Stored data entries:
•••••

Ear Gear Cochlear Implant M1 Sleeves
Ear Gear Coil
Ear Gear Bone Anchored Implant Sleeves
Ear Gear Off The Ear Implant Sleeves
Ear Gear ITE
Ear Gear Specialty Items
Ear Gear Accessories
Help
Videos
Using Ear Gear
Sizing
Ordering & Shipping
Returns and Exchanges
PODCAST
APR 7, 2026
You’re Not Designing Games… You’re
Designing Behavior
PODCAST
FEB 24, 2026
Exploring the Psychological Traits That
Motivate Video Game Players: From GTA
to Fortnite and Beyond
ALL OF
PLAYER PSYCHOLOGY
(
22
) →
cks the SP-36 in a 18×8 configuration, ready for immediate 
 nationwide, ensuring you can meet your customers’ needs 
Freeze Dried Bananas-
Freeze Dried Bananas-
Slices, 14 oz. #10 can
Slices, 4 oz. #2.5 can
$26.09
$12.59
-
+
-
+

•••••

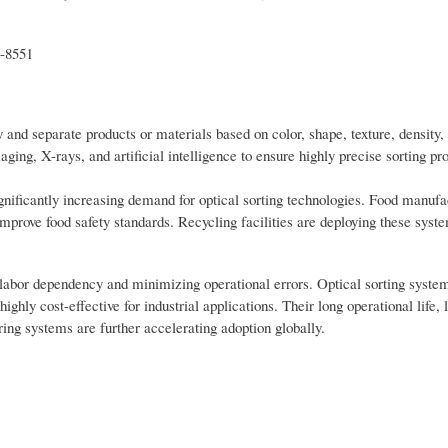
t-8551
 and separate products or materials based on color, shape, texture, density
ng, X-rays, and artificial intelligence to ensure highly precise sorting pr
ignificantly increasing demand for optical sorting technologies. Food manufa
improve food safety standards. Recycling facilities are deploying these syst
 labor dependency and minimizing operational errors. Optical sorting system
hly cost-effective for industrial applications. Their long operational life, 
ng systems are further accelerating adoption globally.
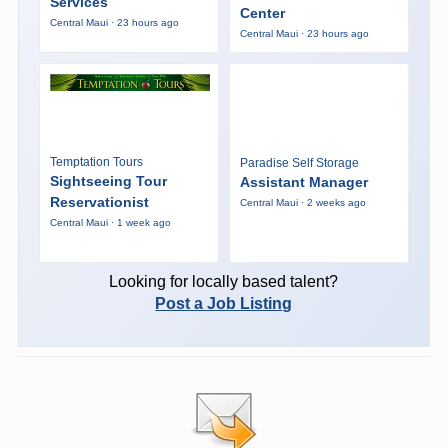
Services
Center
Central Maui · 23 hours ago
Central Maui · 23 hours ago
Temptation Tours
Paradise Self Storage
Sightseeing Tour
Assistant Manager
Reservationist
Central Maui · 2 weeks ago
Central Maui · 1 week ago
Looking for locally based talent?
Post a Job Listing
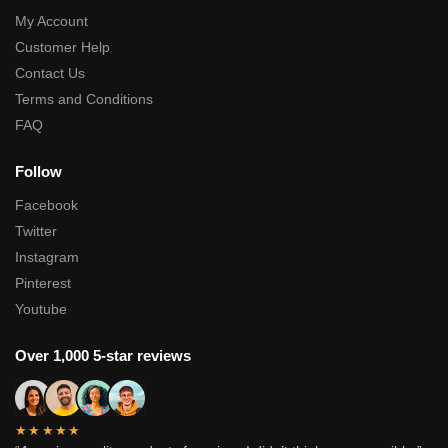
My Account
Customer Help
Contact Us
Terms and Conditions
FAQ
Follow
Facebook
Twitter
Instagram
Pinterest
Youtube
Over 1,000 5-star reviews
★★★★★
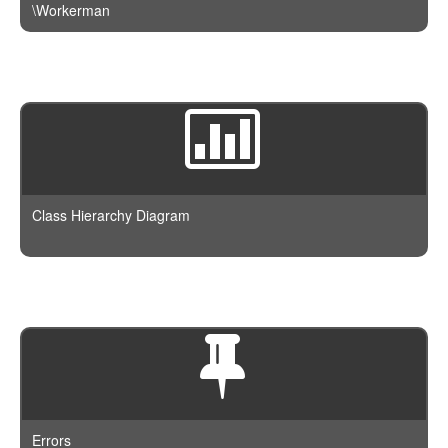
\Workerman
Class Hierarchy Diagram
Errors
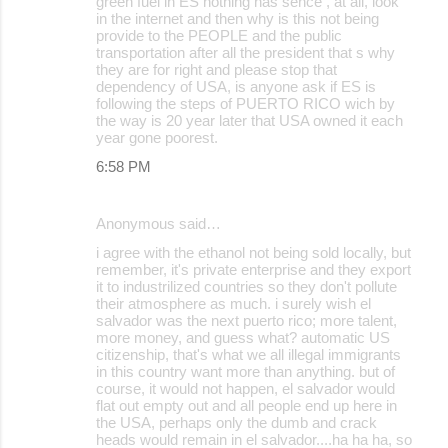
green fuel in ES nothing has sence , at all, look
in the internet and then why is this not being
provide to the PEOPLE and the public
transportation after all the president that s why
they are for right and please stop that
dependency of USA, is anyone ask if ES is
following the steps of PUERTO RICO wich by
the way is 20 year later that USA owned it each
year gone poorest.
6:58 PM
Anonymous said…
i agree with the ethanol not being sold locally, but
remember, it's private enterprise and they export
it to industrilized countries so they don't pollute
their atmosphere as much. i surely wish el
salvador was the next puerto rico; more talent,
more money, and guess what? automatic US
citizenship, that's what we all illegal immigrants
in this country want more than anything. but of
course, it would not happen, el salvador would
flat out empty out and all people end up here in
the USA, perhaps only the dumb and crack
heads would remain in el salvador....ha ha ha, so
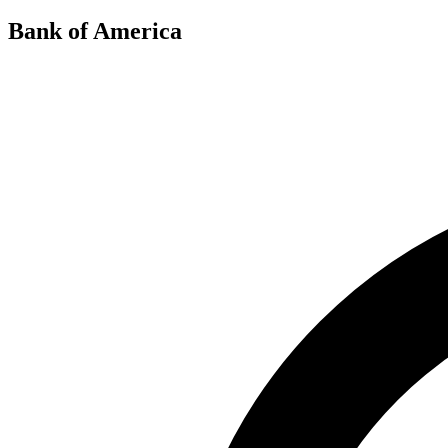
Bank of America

•••••

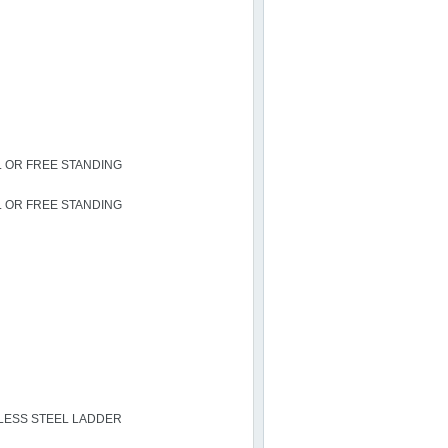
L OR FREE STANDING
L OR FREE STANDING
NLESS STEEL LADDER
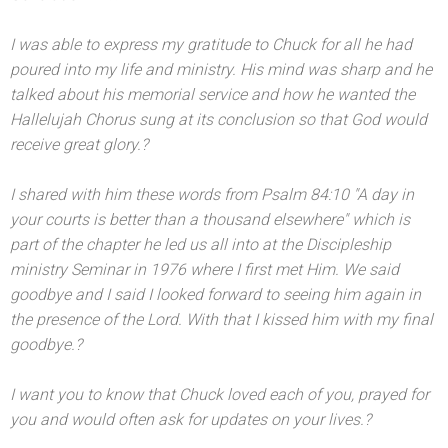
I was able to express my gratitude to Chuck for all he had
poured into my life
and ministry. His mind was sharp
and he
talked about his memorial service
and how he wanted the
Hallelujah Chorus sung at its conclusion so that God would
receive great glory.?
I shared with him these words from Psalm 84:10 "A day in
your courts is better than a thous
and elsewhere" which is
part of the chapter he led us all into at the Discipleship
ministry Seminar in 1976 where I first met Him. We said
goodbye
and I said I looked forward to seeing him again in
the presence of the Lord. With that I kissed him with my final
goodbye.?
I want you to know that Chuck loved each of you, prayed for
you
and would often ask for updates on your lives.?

•••••

= Problem to work on =
Transcribe the lines above exactly, beginning at the one with "flat out empty" and ending at the one with "Bank of America". Include both; exclude the pictures.

= Answer space =
flat out empty out and all people end up here in
the USA, perhaps only the dumb and crack
heads would remain in el salvador....ha ha ha, so
Bank of America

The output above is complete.